The second stop off point is atop the Empire State Building in New York 1966. This is a very silly segment that plays more for fun than anything else. The Daleks just end up wandering around asking the tourists where the time travellers are. Peter Purves who would join the TARDIS crew at the end of this story in the role of Steven Taylor plays a rather clueless American tourist character in this scene.

Thirdly, the time travellers land on the deck of the Mary Celeste and shows us that it was the sudden presence of Daleks on board that caused everyone to leap over the side. One historical mystery solved by Doctor Who. This is another scene that just plays out as a tad silly.

Then both groups land in a bizarre haunted house, home to Frankenstein's Monster, a ghost, and Count Dracula. Neither side realise that they have arrived in a fun fair haunted house in 1996. Once again, a very odd section of the story.

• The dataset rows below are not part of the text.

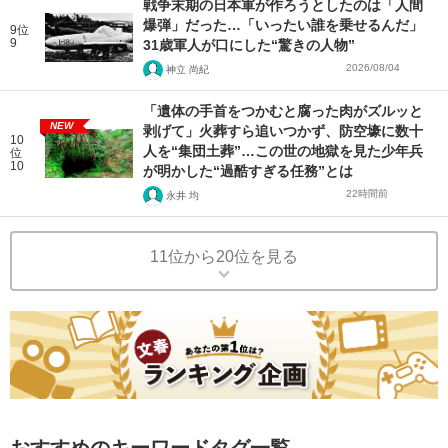
戦争末期の日本軍が作ろうとしたのは「人間
爆弾」だった…「いったい誰を乗せるんだ」
9位
9
31歳軍人が口にした“驚きの人物”
2026/08/04
神立 尚紀
「遺体の手首をつかむと腐った肉がズルッと
NEW
剥げて」火葬すら追いつかず、防空壕に数十
10
人を“集団土葬”…この世の地獄を見た少年兵
位
10
が明かした“過酷すぎる任務”とは
22時間前
永井 均
11位から20位を見る
おすすめのキーワードタグ一覧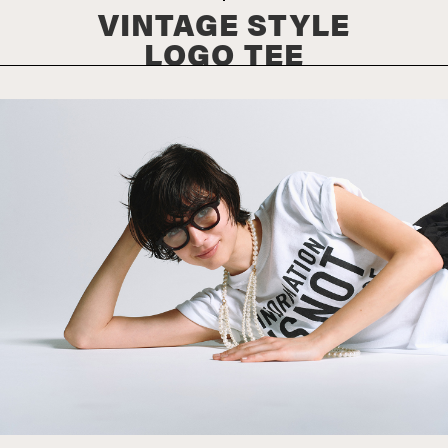
VINTAGE STYLE
LOGO TEE​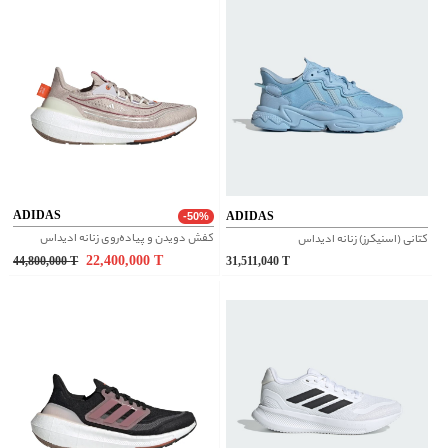
ADIDAS
ADIDAS
-50%
کفش دویدن و پیاده‌روی زنانه ادیداس
کتانی (اسنیکرز) زنانه ادیداس
22,400,000
T
44,800,000
T
31,511,040
T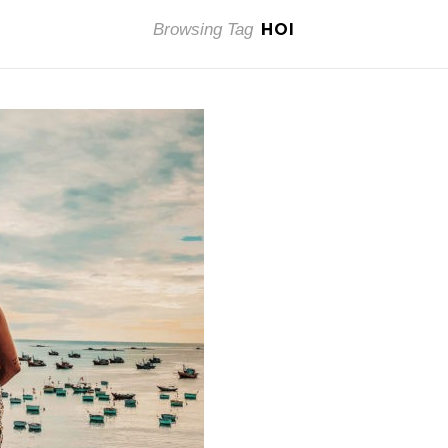
Browsing Tag
HOI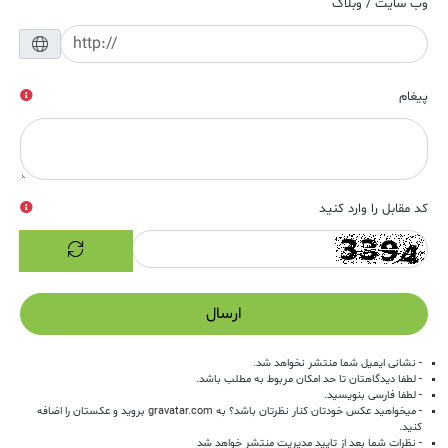
وب سایت / وبلاگ
پیغام
کد مقابل را وارد کنید
ارسال
- نشانی ایمیل شما منتشر نخواهد شد.
- لطفا دیدگاهتان تا حد امکان مربوط به مطلب باشد.
- لطفا فارسی بنویسید.
- میخواهید عکس خودتان کنار نظرتان باشد؟ به
gravatar.com
بروید و عکستان را اضافه
کنید.
- نظرات شما بعد از تایید مدیریت منتشر خواهد شد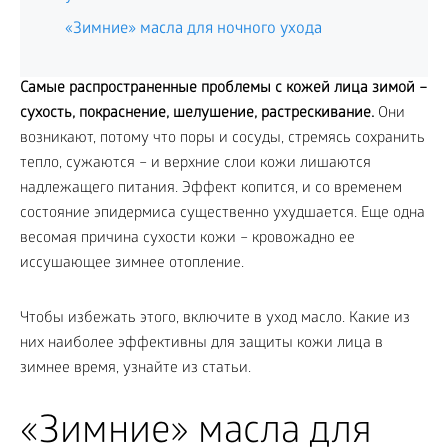
«Зимние» масла для ночного ухода
Самые распространенные проблемы с кожей лица зимой –
сухость, покраснение, шелушение, растрескивание.
Они
возникают, потому что поры и сосуды, стремясь сохранить
тепло, сужаются – и верхние слои кожи лишаются
надлежащего питания. Эффект копится, и со временем
состояние эпидермиса существенно ухудшается. Еще одна
весомая причина сухости кожи – кровожадно ее
иссушающее зимнее отопление.
Чтобы избежать этого, включите в уход масло. Какие из
них наиболее эффективны для защиты кожи лица в
зимнее время, узнайте из статьи.
«Зимние» масла для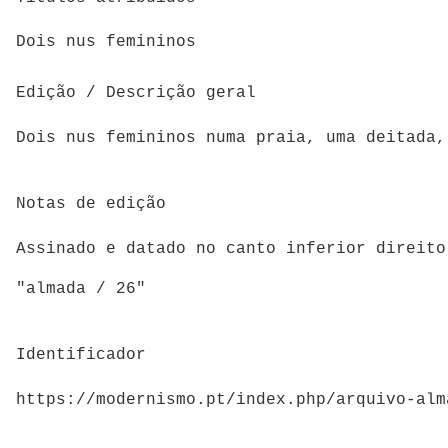
Dois nus femininos
Edição / Descrição geral
Dois nus femininos numa praia, uma deitada,
Notas de edição
Assinado e datado no canto inferior direito
"almada / 26"
Identificador
https://modernismo.pt/index.php/arquivo-alm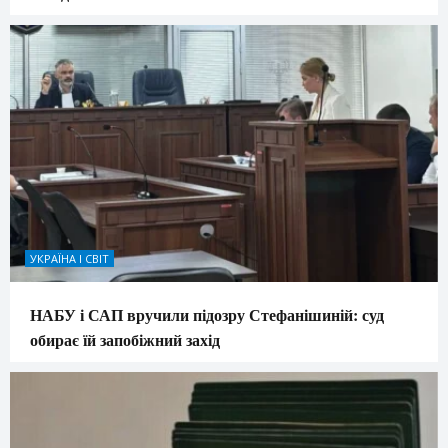
УКРАЇНА І СВІТ
НАБУ і САП вручили підозру Стефанішиній: суд
обирає їй запобіжний захід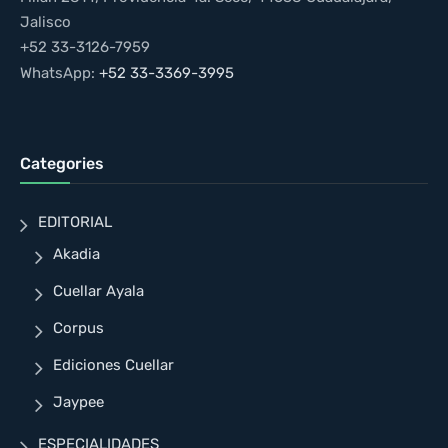
Jalisco
+52 33-3126-7959
WhatsApp:
+52 33-3369-3995
Categories
EDITORIAL
Akadia
Cuellar Ayala
Corpus
Ediciones Cuellar
Jaypee
ESPECIALIDADES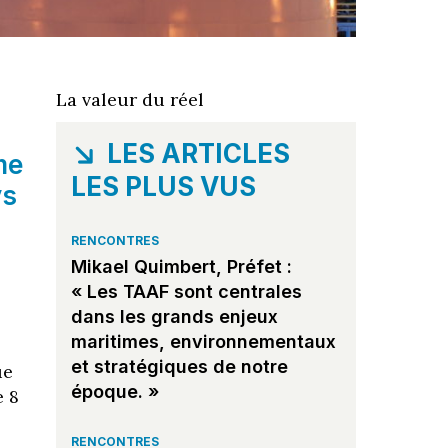
s
La valeur du réel
LES ARTICLES
me
LES PLUS VUS
ys
RENCONTRES
Mikael Quimbert, Préfet :
« Les TAAF sont centrales
dans les grands enjeux
maritimes, environnementaux
et stratégiques de notre
ue
époque. »
e 8
RENCONTRES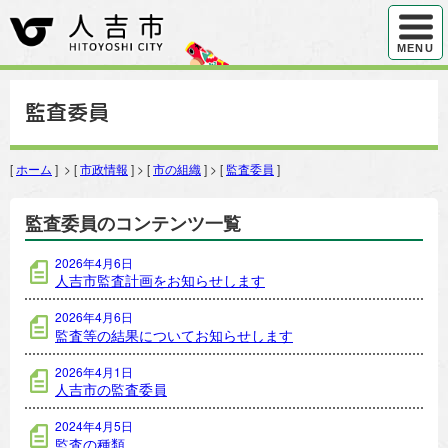
ハンバ
MENU
監査委員
[
ホーム
] > [
市政情報
] > [
市の組織
] > [
監査委員
]
監査委員のコンテンツ一覧
2026年4月6日
人吉市監査計画をお知らせします
2026年4月6日
監査等の結果についてお知らせします
2026年4月1日
人吉市の監査委員
2024年4月5日
監査の種類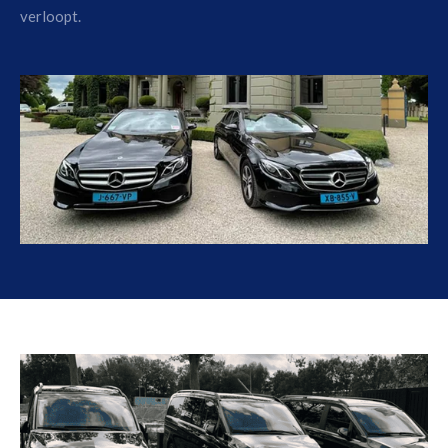
verloopt.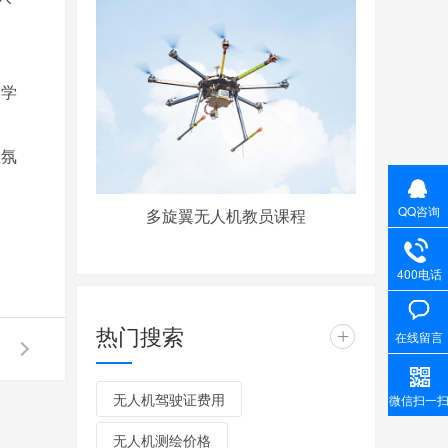
，学
业氛
QQ咨询
多旋翼无人机教员课程
400电话
热门搜索
+
在线留言
无人机驾驶证费用
微信扫一
无人机测绘价格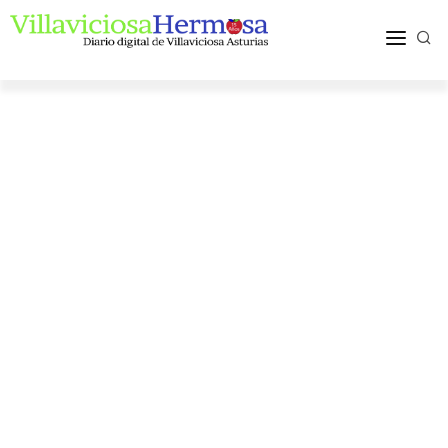
ACTUALIDAD
TURISMO Y OCIO
PUEBLOS Y COMARCA
MÁS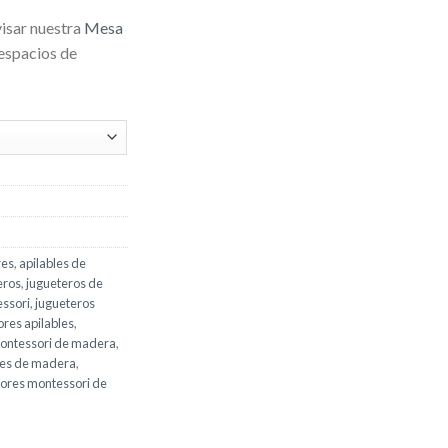
isar nuestra
Mesa
espacios de
res
,
apilables de
eros
,
jugueteros de
ssori
,
jugueteros
res apilables
,
montessori de madera
,
es de madera
,
ores montessori de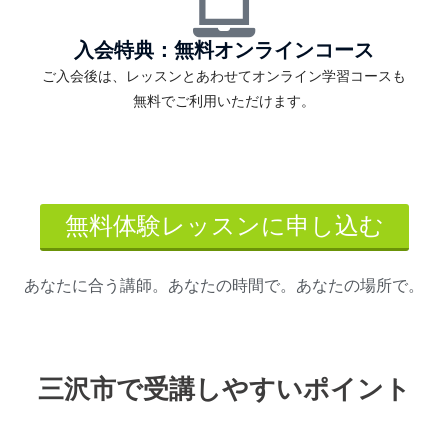
入会特典：無料オンラインコース
ご入会後は、レッスンとあわせてオンライン学習コースも
無料でご利用いただけます。
無料体験レッスンに申し込む
あなたに合う講師。あなたの時間で。あなたの場所で。
三沢市で受講しやすいポイント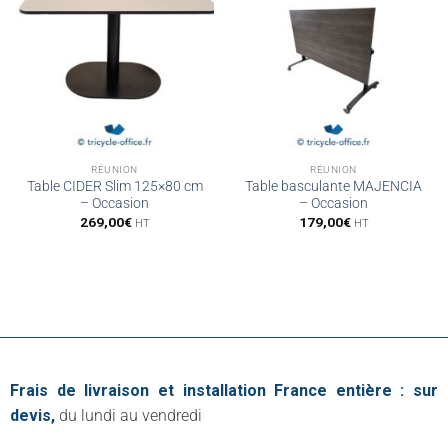
RÉUNION
RÉUNION
Table CIDER Slim 125×80 cm
Table basculante MAJENCIA
– Occasion
– Occasion
269,00
€
179,00
€
HT
HT
Frais de livraison et installation France entière : sur
devis,
du lundi au vendredi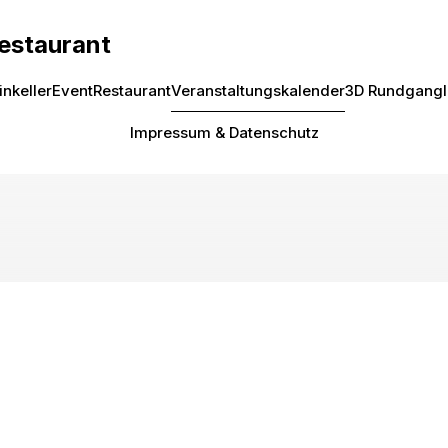
Restaurant
inkeller
Event
Restaurant
Veranstaltungskalender
3D Rundgang
Impressum & Datenschutz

Finally they land on the jungle world of Mechanus and are rescued by the strange Mechanoids who go on to fight the Daleks. The companions defeat the Daleks. Ian and Barbara convince the Doctor to let them use the Dalek time machine to return home and after some argument, he agrees but they end up home two years after they first left. Meanwhile, Steven has snuck on board the TARDIS.

It is a real shame that we lose Ian and Barbara here as I have found them both to be excellent companions who grew on me quickly. With the departure of Susan a while back we now only have the Doctor as an original character.

This story is entertaining despite the silliness throughout, but could have been so much better.